Publié par Eduardo Mackenzie le 22 septembre 2013

"No more FARC": Colombian protesters fill the streets of Cali.

Par Eduardo Mackenzie,

On assiste en ce moment à une agressive radicalisation du gouvernement de Juan Manuel Santos.

On n’avait rien vu de comparable au cours des trois dernières années. Au moins trois faits rendent visible ce tour étrange.

  • Le premier est l’annonce selon laquelle le gouvernement colombien se dit prêt à déclarer « immédiatement » le cessez le feu avec les FARC « si l’on signe un accord de paix » à La Havane.
  • Le second est la nomination d’Alfonso Gomez Mendez comme ministre de la Justice.
  • Le troisième est l’offensive judiciaire, d’une grande férocité, contre l’opposition: l’arrestation précipitée et absurde de Luis Alfredo Ramos, un pré candidat présidentiel uribiste et, surtout, la relance très médiatisée de la vieille campagne de calomnies, jamais prouvées, à l’encontre de l’ancien président Alvaro Uribe. Cette offensive cherche à empêcher Alvaro Uribe et son parti, d’arriver au Sénat lors de l’élection législative de l’année prochaine. Même si cette attaque est lancée par certains juges, elle a le soutien du haut gouvernement.

COMPLÉTEZ CE QUI SUIT –
**1)** Transcrivez sans rien changer le passage du texte à lire qui va de « On assiste en » jusqu'à « ce tour étrange. ».
**2)** Répondez aux questions suivantes d'après le texte à lire.
(a) Quel ministère est confié à Alfonso Gomez Mendez ?
(b) Dans quelle ville l'accord de paix avec les FARC serait-il signé ?
(c) Lors de quelle élection l'offensive judiciaire cherche-t-elle à empêcher Alvaro Uribe et son parti d'arriver au Sénat ?
**3)** Écrivez la suite du texte à lire, en reprenant juste après sa dernière phrase.

DONNÉES FOURNIES –
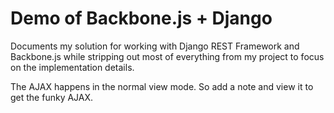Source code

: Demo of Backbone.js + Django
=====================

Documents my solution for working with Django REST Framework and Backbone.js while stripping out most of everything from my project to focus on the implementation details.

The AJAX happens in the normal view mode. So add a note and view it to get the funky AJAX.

RÉPONSES AUX CONSIGNES –
**1)**
On assiste en ce moment à une agressive radicalisation du gouvernement de Juan Manuel Santos.

On n’avait rien vu de comparable au cours des trois dernières années. Au moins trois faits rendent visible ce tour étrange.

**2)**
(a) Le ministère de la Justice.
(b) À La Havane.
(c) Lors de l'élection législative de l'année prochaine.

**3)**
Ces trois dossiers sont étroitement liés car ils font partie de la même opération. C’est un projet assez sérieux mais il sera exécuté très rapidement. « Le moment de la prise de décision arrive», dit le gouvernement. Il va falloir le croire.

Chute spectaculaire du Président Santos dans les sondages

Cette accélération et radicalisation du processus survient, paradoxalement, dans un moment d’impopularité croissante du gouvernement Santos et, par contre, d’amélioration de la réception des propositions de l’ancien président Uribe. Selon les sondages, les indices d’opinions favorables au Président Santos (et évidemment à sa réélection en 2014) chutent de façon spectaculaire. Et cela n’est pas seulement le résultat de l’incapacité du chef de l’Etat à répondre aux attentes des agriculteurs colombiens.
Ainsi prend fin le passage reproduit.